Jan. 17 (Bloomberg) -- South Africa should nationalize mines that Anglo American Platinum Ltd. will idle in plans by the biggest producer of the metal to return to profitability, a union claiming the majority of workers at the company said.
The Association of Mineworkers and Construction Union wants Mines Minister Susan Shabangu to “reissue” mining permits that aren’t being used by companies such as Anglo American Platinum, known as Amplats, AMCU President Joseph Mathunjwa told reporters today in Johannesburg.
The ruling African National Congress in December rejected proposals to nationalize mines in favor of higher taxes in the world’s largest producer of platinum, ending uncertainty for companies including London-based Anglo American Plc, which owns 79.8 percent of Amplats. The platinum unit has proposed to reduce output by 19 percent and may cut as many as 14,000 jobs to stem losses spurred by a two-month strike last year.
“As long as this country is run by the foreigners, we are far from any solution,” and the government should take definitive action on resource ownership, Mathunjwa said. “Let’s see how this works on a small scale,” he said, referring to nationalizing the idled Amplats shafts.
Amplats shares declined for a fifth day, losing 2.4 percent to 447 rand by the close in Johannesburg.
Mining companies in South Africa are struggling to cope with higher production costs as a spate of strikes led to above-inflation wage gains. Producers in the continent’s largest economy shut nine platinum mine shafts and dismissed 3,332 workers in the second half of last year, according to the Department of Mineral Resources.
The AMCU represents 26,000 workers at Amplats’ operations, Mathunjwa said. The company had 51,200 employees in 2011, according to the most recent annual report on its website.
Mining companies said union rivalry played a role in disruptions that halted gold, chrome, platinum and iron-ore mines in South Africa last year, with the AMCU recruiting members at the expense of the National Union of Mineworkers, or NUM, which has historically dominated the industry.
Harmony Gold Mining Co., Africa’s third-biggest producer of the metal, is considering closing its biggest mine after strikes and violence led to the suspension of operations at Kusasalethu, it said Jan. 7.
The AMCU represents the majority of workers at Kusasalethu, where 6,000 employees could lose their jobs should the mine be closed. Illegal meetings and marches by the AMCU, whose representatives have been reluctant to negotiate with the company, contributed to the unrest, Harmony Chief Executive Officer Graham Briggs said.
The AMCU represents 62 percent of employees at the mine, while the NUM stands for 28 percent, he said, citing unverified figures.
The situation at Kusasalethu had become uncontrollable, with NUM shop stewards bringing guns into the mine, and management denying mass meetings by workers who were locked out in January, Mathunjwa said. Harmony and the union are holding talks over possible job losses today, he said.
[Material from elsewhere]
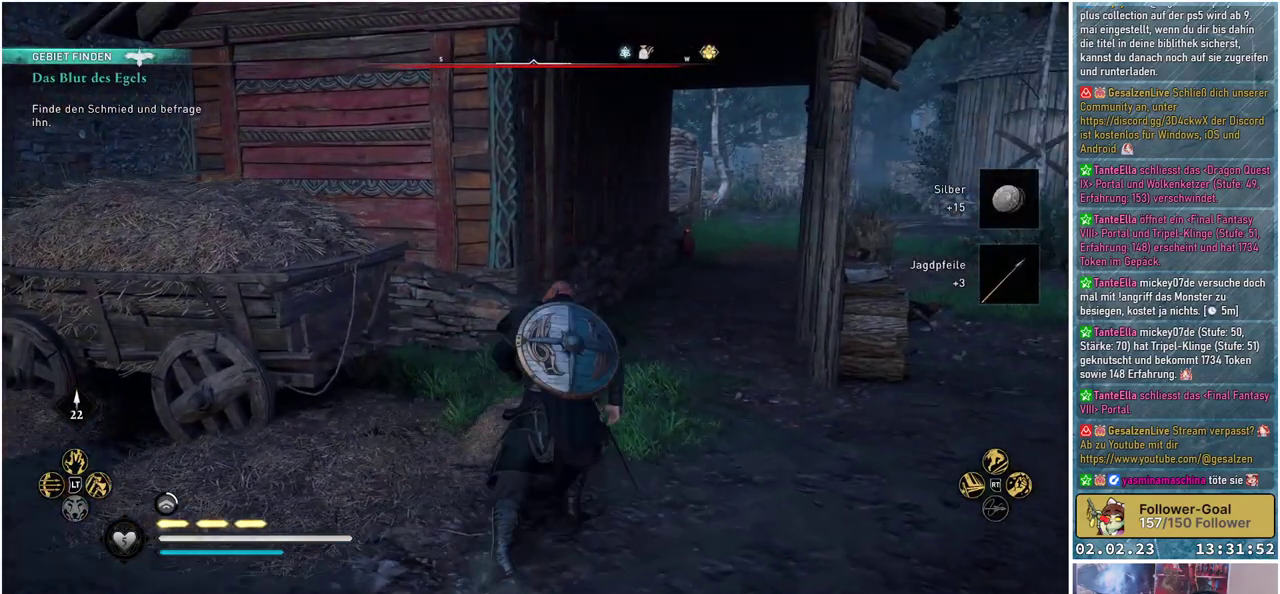
{"buttons": [], "left_stick": "up", "right_stick": "up", "events": [[150, "left_stick", "up"], [400, "right_stick", "up"]]}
At Lonmin Plc, where police killed 34 people on Aug. 16 amid labor walkouts, AMCU represents 54 percent of workers, Jimmy Gama, the union’s treasurer, said today. The union also claims the majority of employees at Impala Platinum Holdings Ltd. operations, which is disputed by the NUM.
“Last year AMCU was 40,000 members and they wanted to ramp up to 100,000,” Justin Froneman, an analyst at SBG Securities Ltd., said by phone from Johannesburg, citing discussions he’d had with the union. “Their ambition was to really get this thing going on and I think you’ve seen that play itself out.”
Employees returned to work today at Amplats operations in Rustenburg and north of Pilanesberg in South Africa after a strike over the restructuring plan.
There are “no walkouts” and everything is “normal” for the morning shift, Mpumi Sithole, a spokeswoman for Johannesburg-based Amplats, said in an e-mail.
Workers at the Khomanani, Thembelani and Tumela mines refused to go underground on Jan. 16 in protest over the company’s proposals.
Anglo American risks losing some mining rights because of the plan, Shabangu said Jan. 15.
The Commission for Conciliation, Mediation and Arbitration, an independent statutory dispute-resolution body, said today Amplats asked it to facilitate discussions with the respective labor unions about possible retrenchments.
NUM spokesman Lesiba Seshoka said nationalization of the Amplats mines wouldn’t work.
“Where is the money to run these operations,” Seshoka said. “The income is too little.”